## YOUR TASK
Reproduce every line of the rows below verbatim, omitting the pictures from your output.

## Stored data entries
□ □ □ □ □

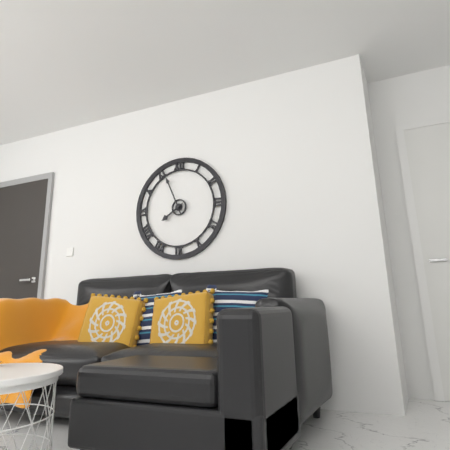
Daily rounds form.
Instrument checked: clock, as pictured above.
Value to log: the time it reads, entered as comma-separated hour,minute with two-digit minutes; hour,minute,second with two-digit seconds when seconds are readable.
7,56
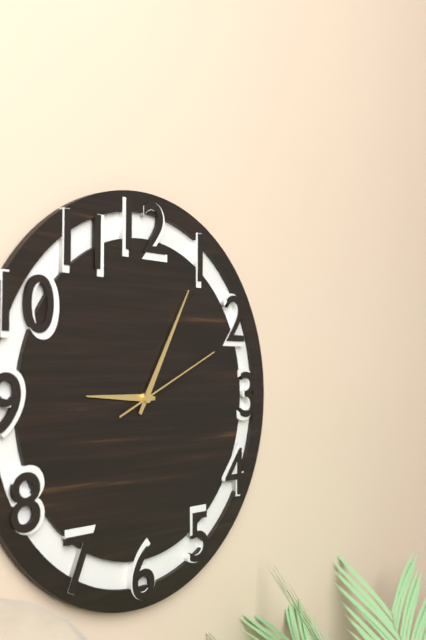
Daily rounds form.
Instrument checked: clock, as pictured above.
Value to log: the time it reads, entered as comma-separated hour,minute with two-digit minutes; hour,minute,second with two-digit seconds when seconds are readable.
9,05,11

□ □ □ □ □

## FINAL RESULT
Daily rounds form.
Instrument checked: clock, as pictured above.
Value to log: the time it reads, entered as comma-separated hour,minute with two-digit minutes; hour,minute,second with two-digit seconds when seconds are readable.
7,56
Daily rounds form.
Instrument checked: clock, as pictured above.
Value to log: the time it reads, entered as comma-separated hour,minute with two-digit minutes; hour,minute,second with two-digit seconds when seconds are readable.
9,05,11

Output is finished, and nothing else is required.